Here is a link to the full report.
Australia benefitted both from the global low interest rate environment and booming Chinese demand for materials over much of the last 15 years. That seeded an impressive domestic technology/growth sector and significant growth in demand for iron-ore, coal and natural gas as well as other commodities.
The Wallumbilla day ahead price for natural gas has followed the same trajectory as European prices and fallen back significantly from the spike highs posted in July. It is reasonable to expect significant volatility but a repeat of the spike is unlikely.
European storage is full so the period of desperate buying with no regard for prices is over. Significant investments in both storage and regasification units will begin to come online within the next three months. That will increase the ability to store more, create additional demand and provide a stabilizing effect potentially at a higher for longer price point.
Iron-ore prices are back to where they were before the pandemic. Newcastle coal futures has Type-1 top with righthand extension characteristics. Chinese steel production is falling which is negative for both iron-ore and metallurgical coal. Meanwhile, less urgency in natural gas demand reduces urgency to buy coal too.
Copper is distributing below the 1000-day MA and remains in a downtrend. This weakness in the commodities most sensitive to Chinese economic activity suggests the COVID-zero policies are extracting a heavy toll.
The future of mining is clouded in doubt. On the one hand, there is the promise of a bountiful future where the world joins in comradery to eschew the use of fossil fuels. On the other is the reality of significant price volatility, surprise tax hikes, smothering regulations and NIMBY on a scale never before encountered.

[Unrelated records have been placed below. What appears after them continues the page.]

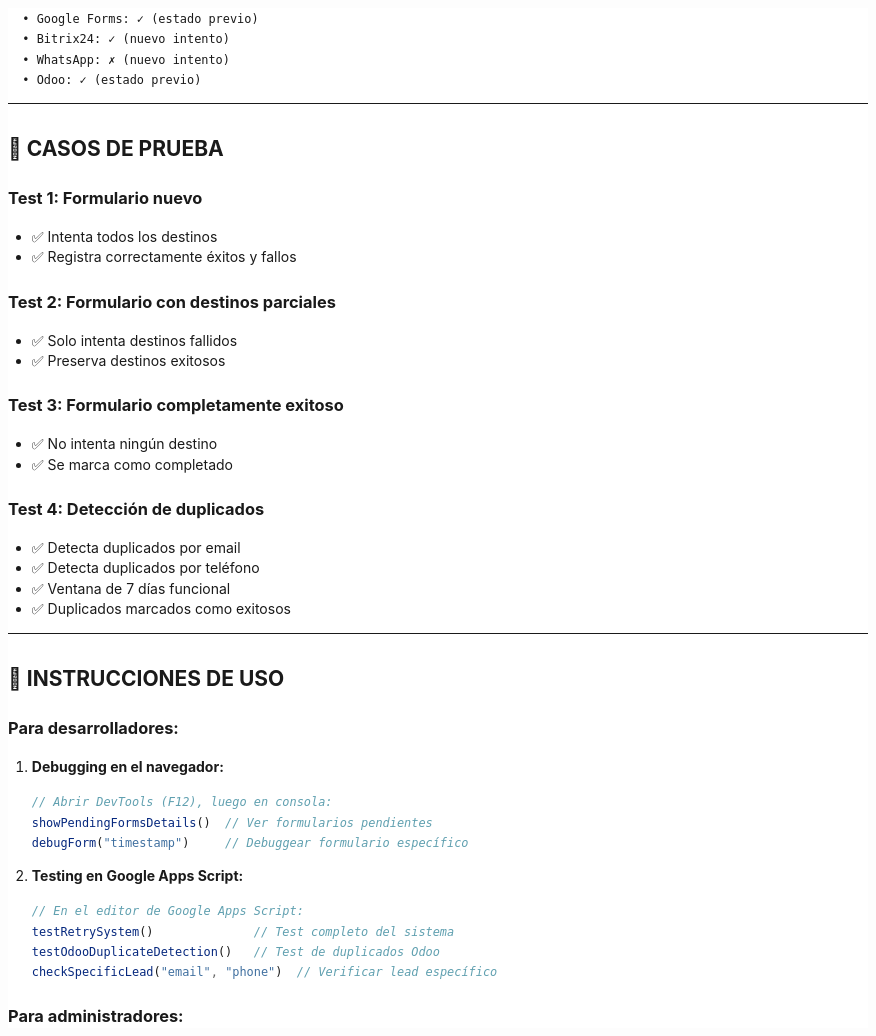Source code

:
 ```
  • Google Forms: ✓ (estado previo)
  • Bitrix24: ✓ (nuevo intento)
  • WhatsApp: ✗ (nuevo intento) 
  • Odoo: ✓ (estado previo)
```

---

## 🧪 CASOS DE PRUEBA

### **Test 1: Formulario nuevo**
- ✅ Intenta todos los destinos
- ✅ Registra correctamente éxitos y fallos

### **Test 2: Formulario con destinos parciales**
- ✅ Solo intenta destinos fallidos
- ✅ Preserva destinos exitosos

### **Test 3: Formulario completamente exitoso**
- ✅ No intenta ningún destino
- ✅ Se marca como completado

### **Test 4: Detección de duplicados**
- ✅ Detecta duplicados por email
- ✅ Detecta duplicados por teléfono
- ✅ Ventana de 7 días funcional
- ✅ Duplicados marcados como exitosos

---

## 📝 INSTRUCCIONES DE USO

### **Para desarrolladores:**

1. **Debugging en el navegador:**
   ```javascript
   // Abrir DevTools (F12), luego en consola:
   showPendingFormsDetails()  // Ver formularios pendientes
   debugForm("timestamp")     // Debuggear formulario específico
   ```

2. **Testing en Google Apps Script:**
   ```javascript
   // En el editor de Google Apps Script:
   testRetrySystem()              // Test completo del sistema
   testOdooDuplicateDetection()   // Test de duplicados Odoo
   checkSpecificLead("email", "phone")  // Verificar lead específico
   ```

### **Para administradores:**
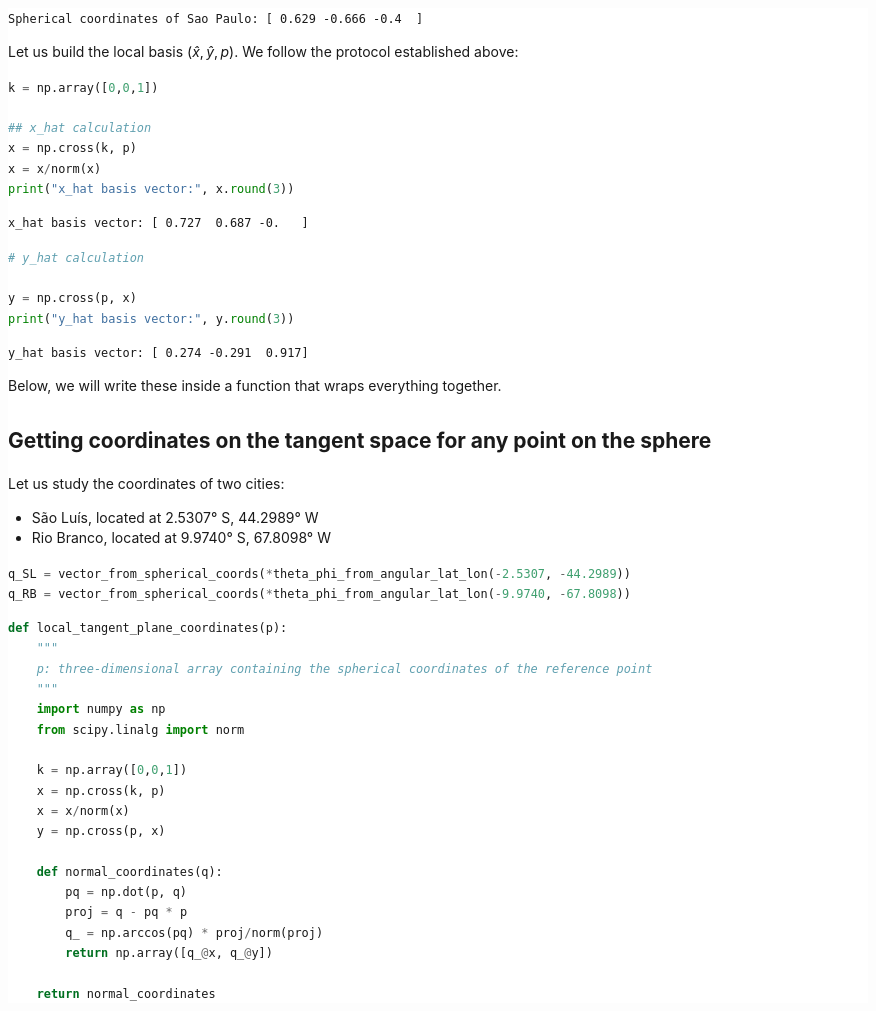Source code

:     Spherical coordinates of Sao Paulo: [ 0.629 -0.666 -0.4  ]


Let us build the local basis $(\hat x, \hat y, p)$. We follow the protocol established above:



```python
k = np.array([0,0,1])

## x_hat calculation
x = np.cross(k, p)
x = x/norm(x)
print("x_hat basis vector:", x.round(3))
```

    x_hat basis vector: [ 0.727  0.687 -0.   ]



```python
# y_hat calculation

y = np.cross(p, x)
print("y_hat basis vector:", y.round(3))
```

    y_hat basis vector: [ 0.274 -0.291  0.917]


Below, we will write these inside a function that wraps everything together.

## Getting coordinates on the tangent space for any point on the sphere

Let us study the coordinates of two cities:
* São Luís, located at 2.5307° S, 44.2989° W
* Rio Branco, located at 9.9740° S, 67.8098° W


```python
q_SL = vector_from_spherical_coords(*theta_phi_from_angular_lat_lon(-2.5307, -44.2989))
q_RB = vector_from_spherical_coords(*theta_phi_from_angular_lat_lon(-9.9740, -67.8098))
```


```python
def local_tangent_plane_coordinates(p):
    """
    p: three-dimensional array containing the spherical coordinates of the reference point
    """
    import numpy as np
    from scipy.linalg import norm
    
    k = np.array([0,0,1])
    x = np.cross(k, p)
    x = x/norm(x)
    y = np.cross(p, x)
    
    def normal_coordinates(q):
        pq = np.dot(p, q)
        proj = q - pq * p
        q_ = np.arccos(pq) * proj/norm(proj)
        return np.array([q_@x, q_@y])
    
    return normal_coordinates
```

Anyone doubting the extreme views of climate “warriors” need only read the rationale of the protestors who threw soup on a Van Gogh over the weekend in London. My first reaction was to think Singapore’s caning policy deserves a second look as a model to deal with spoiled brats. However, the broader picture is a vocal group that wants action on climate but has no conception of what is required to get there.
The S&P/ASX Materials Index is holding in the region of the 2008 highs and has been ranging between the 200-day and 1000-day MAs for the last three months. This pause will result in a significant breakout and at present the trajectory of resources prices suggests the break will be on the downside even if prices have been steady over the last couple of weeks.